:: Data extract ::
##########

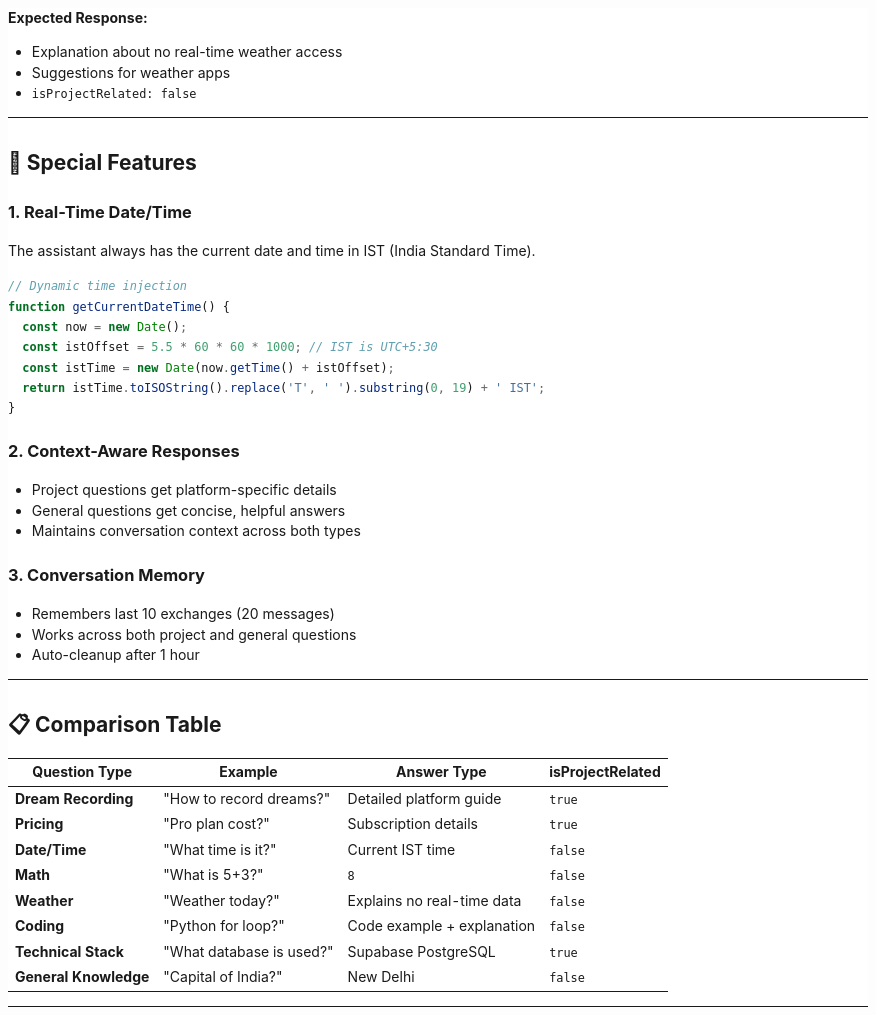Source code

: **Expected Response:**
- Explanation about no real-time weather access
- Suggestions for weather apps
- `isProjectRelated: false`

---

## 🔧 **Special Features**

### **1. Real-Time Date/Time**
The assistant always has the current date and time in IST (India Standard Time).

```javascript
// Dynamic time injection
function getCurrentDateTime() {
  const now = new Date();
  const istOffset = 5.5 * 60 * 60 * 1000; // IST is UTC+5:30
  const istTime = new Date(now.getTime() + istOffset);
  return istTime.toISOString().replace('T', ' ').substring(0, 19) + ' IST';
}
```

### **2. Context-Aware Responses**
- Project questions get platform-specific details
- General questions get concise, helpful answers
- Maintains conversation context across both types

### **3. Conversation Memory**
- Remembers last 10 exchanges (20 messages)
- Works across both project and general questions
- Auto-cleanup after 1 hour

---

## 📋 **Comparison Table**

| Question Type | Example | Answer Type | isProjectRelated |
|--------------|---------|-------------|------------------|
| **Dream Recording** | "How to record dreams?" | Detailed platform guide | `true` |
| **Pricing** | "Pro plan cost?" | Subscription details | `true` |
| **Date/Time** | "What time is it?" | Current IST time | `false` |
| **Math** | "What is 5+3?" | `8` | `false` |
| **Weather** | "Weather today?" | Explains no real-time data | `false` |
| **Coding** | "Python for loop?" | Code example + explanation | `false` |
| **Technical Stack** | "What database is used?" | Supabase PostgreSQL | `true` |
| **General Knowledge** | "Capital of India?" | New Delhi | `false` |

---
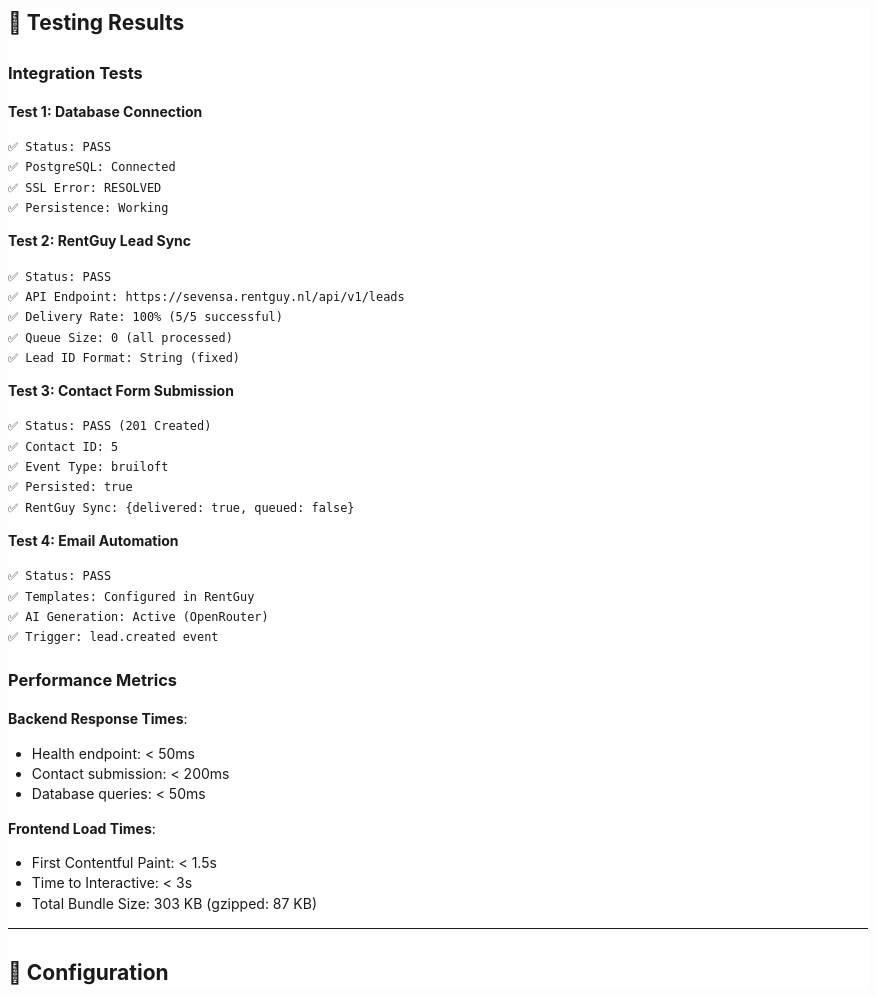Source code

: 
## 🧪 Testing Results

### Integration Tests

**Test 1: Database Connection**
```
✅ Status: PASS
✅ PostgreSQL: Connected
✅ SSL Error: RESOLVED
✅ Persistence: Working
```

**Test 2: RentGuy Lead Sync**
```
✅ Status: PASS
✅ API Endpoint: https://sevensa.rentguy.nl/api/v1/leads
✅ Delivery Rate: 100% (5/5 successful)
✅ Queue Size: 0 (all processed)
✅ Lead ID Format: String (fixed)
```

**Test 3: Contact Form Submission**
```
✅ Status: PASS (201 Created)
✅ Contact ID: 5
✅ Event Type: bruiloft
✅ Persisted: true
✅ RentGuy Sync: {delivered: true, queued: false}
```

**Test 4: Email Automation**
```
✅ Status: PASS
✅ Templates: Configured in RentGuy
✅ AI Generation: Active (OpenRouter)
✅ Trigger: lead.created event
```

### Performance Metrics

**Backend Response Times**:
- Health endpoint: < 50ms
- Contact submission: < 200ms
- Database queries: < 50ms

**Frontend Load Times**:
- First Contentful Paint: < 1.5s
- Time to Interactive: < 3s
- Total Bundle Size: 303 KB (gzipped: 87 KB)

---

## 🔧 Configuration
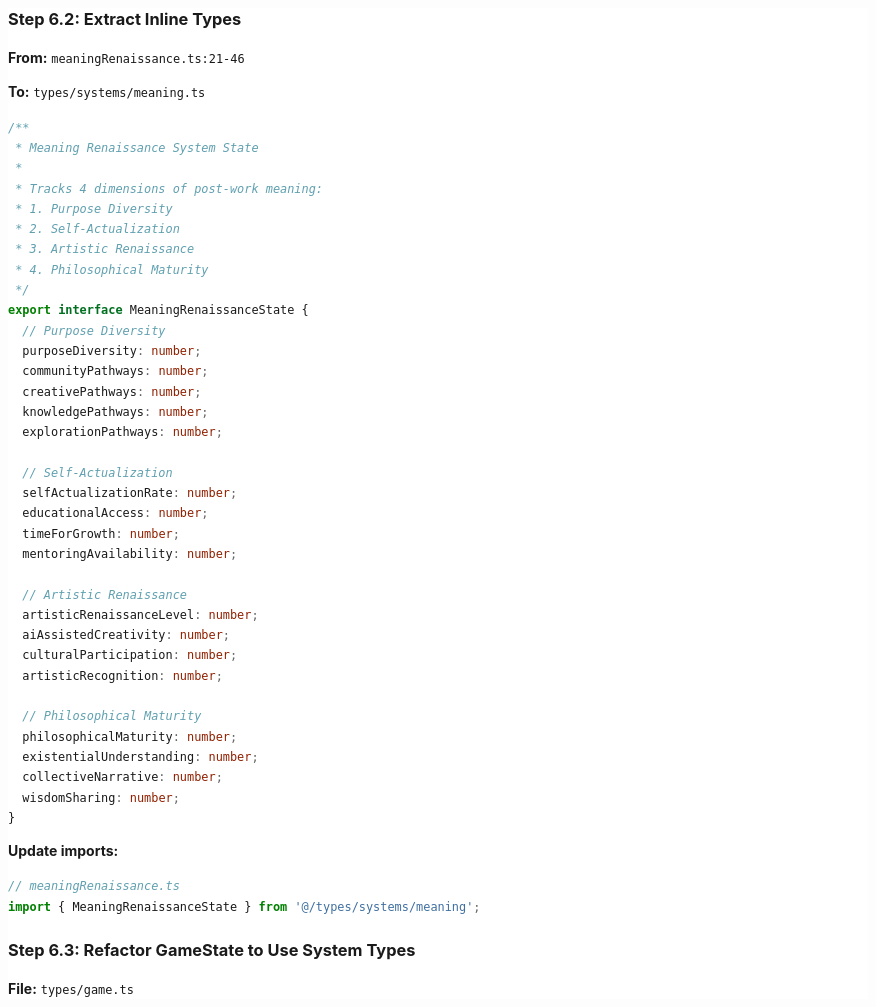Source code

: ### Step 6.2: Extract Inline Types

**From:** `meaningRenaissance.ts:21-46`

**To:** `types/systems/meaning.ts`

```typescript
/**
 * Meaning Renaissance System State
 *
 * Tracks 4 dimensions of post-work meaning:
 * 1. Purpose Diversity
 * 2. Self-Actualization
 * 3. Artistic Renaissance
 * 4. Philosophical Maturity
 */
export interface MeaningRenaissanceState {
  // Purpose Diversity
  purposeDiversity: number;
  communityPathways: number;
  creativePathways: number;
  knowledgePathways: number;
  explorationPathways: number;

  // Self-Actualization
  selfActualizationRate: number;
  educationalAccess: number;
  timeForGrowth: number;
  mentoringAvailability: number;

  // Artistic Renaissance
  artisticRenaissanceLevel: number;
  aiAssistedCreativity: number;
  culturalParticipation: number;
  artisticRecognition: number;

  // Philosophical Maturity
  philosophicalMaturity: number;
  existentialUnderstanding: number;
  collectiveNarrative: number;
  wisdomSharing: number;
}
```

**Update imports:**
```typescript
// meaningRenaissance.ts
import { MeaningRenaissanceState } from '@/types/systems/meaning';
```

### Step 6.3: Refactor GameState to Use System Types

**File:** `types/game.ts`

##########

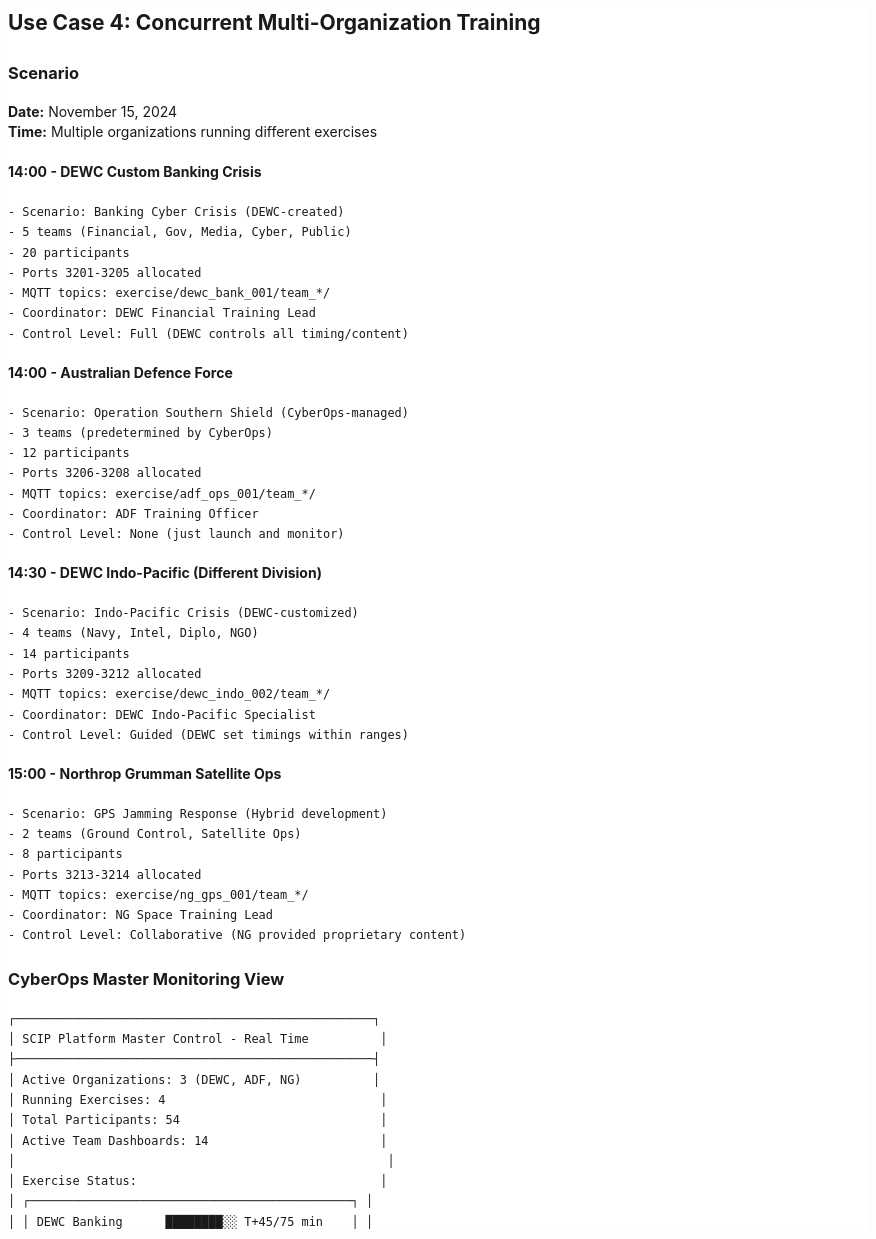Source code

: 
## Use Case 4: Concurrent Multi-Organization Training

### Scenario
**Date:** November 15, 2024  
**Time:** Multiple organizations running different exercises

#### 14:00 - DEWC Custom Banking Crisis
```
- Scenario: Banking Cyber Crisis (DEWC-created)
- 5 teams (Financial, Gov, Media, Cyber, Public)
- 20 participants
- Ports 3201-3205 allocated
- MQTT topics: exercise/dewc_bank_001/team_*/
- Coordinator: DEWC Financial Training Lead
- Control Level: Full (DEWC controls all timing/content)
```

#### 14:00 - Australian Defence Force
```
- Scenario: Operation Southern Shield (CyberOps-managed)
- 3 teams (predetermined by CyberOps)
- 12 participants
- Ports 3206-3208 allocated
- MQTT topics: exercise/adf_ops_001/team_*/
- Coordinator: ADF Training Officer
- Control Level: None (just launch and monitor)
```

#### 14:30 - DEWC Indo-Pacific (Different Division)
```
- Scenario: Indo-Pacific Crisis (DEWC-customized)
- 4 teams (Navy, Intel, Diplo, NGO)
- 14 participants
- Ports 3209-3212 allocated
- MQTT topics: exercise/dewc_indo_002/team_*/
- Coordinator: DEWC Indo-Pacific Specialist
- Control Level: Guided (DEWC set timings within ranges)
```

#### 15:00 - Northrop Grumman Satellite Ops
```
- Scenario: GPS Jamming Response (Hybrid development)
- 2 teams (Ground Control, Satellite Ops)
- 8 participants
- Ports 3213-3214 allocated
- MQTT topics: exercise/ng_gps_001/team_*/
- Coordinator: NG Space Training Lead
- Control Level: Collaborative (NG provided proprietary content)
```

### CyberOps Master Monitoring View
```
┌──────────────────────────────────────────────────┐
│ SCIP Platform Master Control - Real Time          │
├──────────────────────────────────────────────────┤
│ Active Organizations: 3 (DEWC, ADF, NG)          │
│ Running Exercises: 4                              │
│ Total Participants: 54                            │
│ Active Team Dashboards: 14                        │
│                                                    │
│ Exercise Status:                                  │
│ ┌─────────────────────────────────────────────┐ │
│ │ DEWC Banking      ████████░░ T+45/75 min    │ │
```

##########

What is needed is a verbatim copy of every line in the records above from the one containing "The assistant always" down to the one containing "- Remembers last 10 exchanges (20 messages)", both included, and nothing more.

The assistant always has the current date and time in IST (India Standard Time).

```javascript
// Dynamic time injection
function getCurrentDateTime() {
  const now = new Date();
  const istOffset = 5.5 * 60 * 60 * 1000; // IST is UTC+5:30
  const istTime = new Date(now.getTime() + istOffset);
  return istTime.toISOString().replace('T', ' ').substring(0, 19) + ' IST';
}
```

### **2. Context-Aware Responses**
- Project questions get platform-specific details
- General questions get concise, helpful answers
- Maintains conversation context across both types

### **3. Conversation Memory**
- Remembers last 10 exchanges (20 messages)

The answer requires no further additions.